═══ SUPPLIED RECORDS ═══

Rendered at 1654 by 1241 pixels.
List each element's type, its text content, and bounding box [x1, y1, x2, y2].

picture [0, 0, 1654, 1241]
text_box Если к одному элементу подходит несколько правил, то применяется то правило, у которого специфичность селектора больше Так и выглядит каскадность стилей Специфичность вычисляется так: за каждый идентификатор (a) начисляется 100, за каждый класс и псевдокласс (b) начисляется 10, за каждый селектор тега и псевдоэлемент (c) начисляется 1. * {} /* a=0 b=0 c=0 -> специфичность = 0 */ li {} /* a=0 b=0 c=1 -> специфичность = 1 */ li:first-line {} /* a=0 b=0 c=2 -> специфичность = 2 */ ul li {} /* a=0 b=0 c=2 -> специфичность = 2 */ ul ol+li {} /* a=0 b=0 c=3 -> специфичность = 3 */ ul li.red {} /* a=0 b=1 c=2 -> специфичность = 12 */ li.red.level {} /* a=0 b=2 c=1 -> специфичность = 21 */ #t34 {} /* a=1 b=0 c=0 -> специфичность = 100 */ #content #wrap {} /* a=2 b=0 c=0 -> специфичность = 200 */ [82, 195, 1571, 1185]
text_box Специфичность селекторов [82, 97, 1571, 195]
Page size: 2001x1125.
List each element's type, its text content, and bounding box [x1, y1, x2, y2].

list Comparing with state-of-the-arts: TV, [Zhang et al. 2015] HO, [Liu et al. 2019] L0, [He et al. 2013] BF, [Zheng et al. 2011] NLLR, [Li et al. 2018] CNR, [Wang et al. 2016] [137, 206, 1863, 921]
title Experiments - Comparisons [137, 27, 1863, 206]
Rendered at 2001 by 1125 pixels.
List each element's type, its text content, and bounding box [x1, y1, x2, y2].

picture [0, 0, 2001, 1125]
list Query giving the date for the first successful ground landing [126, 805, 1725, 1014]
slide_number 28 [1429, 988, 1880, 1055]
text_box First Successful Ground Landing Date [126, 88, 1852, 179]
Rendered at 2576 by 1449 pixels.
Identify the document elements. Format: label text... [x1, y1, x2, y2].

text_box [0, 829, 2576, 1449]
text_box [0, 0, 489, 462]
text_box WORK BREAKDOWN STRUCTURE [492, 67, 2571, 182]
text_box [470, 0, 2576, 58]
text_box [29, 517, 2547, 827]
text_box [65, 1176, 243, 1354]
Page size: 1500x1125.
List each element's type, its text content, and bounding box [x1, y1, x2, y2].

═══

A word-for-word transcription of the material is required.

» **OUTPUT FOR THIS EXERCISE**
Rendered at 1654 by 1241 pixels.
List each element's type, its text content, and bounding box [x1, y1, x2, y2].

picture [0, 0, 1654, 1241]
text_box Если к одному элементу подходит несколько правил, то применяется то правило, у которого специфичность селектора больше Так и выглядит каскадность стилей Специфичность вычисляется так: за каждый идентификатор (a) начисляется 100, за каждый класс и псевдокласс (b) начисляется 10, за каждый селектор тега и псевдоэлемент (c) начисляется 1. * {} /* a=0 b=0 c=0 -> специфичность = 0 */ li {} /* a=0 b=0 c=1 -> специфичность = 1 */ li:first-line {} /* a=0 b=0 c=2 -> специфичность = 2 */ ul li {} /* a=0 b=0 c=2 -> специфичность = 2 */ ul ol+li {} /* a=0 b=0 c=3 -> специфичность = 3 */ ul li.red {} /* a=0 b=1 c=2 -> специфичность = 12 */ li.red.level {} /* a=0 b=2 c=1 -> специфичность = 21 */ #t34 {} /* a=1 b=0 c=0 -> специфичность = 100 */ #content #wrap {} /* a=2 b=0 c=0 -> специфичность = 200 */ [82, 195, 1571, 1185]
text_box Специфичность селекторов [82, 97, 1571, 195]
Page size: 2001x1125.
List each element's type, its text content, and bounding box [x1, y1, x2, y2].

list Comparing with state-of-the-arts: TV, [Zhang et al. 2015] HO, [Liu et al. 2019] L0, [He et al. 2013] BF, [Zheng et al. 2011] NLLR, [Li et al. 2018] CNR, [Wang et al. 2016] [137, 206, 1863, 921]
title Experiments - Comparisons [137, 27, 1863, 206]
Rendered at 2001 by 1125 pixels.
List each element's type, its text content, and bounding box [x1, y1, x2, y2].

picture [0, 0, 2001, 1125]
list Query giving the date for the first successful ground landing [126, 805, 1725, 1014]
slide_number 28 [1429, 988, 1880, 1055]
text_box First Successful Ground Landing Date [126, 88, 1852, 179]
Rendered at 2576 by 1449 pixels.
Identify the document elements. Format: label text... [x1, y1, x2, y2].

text_box [0, 829, 2576, 1449]
text_box [0, 0, 489, 462]
text_box WORK BREAKDOWN STRUCTURE [492, 67, 2571, 182]
text_box [470, 0, 2576, 58]
text_box [29, 517, 2547, 827]
text_box [65, 1176, 243, 1354]
Page size: 1500x1125.
List each element's type, its text content, and bounding box [x1, y1, x2, y2].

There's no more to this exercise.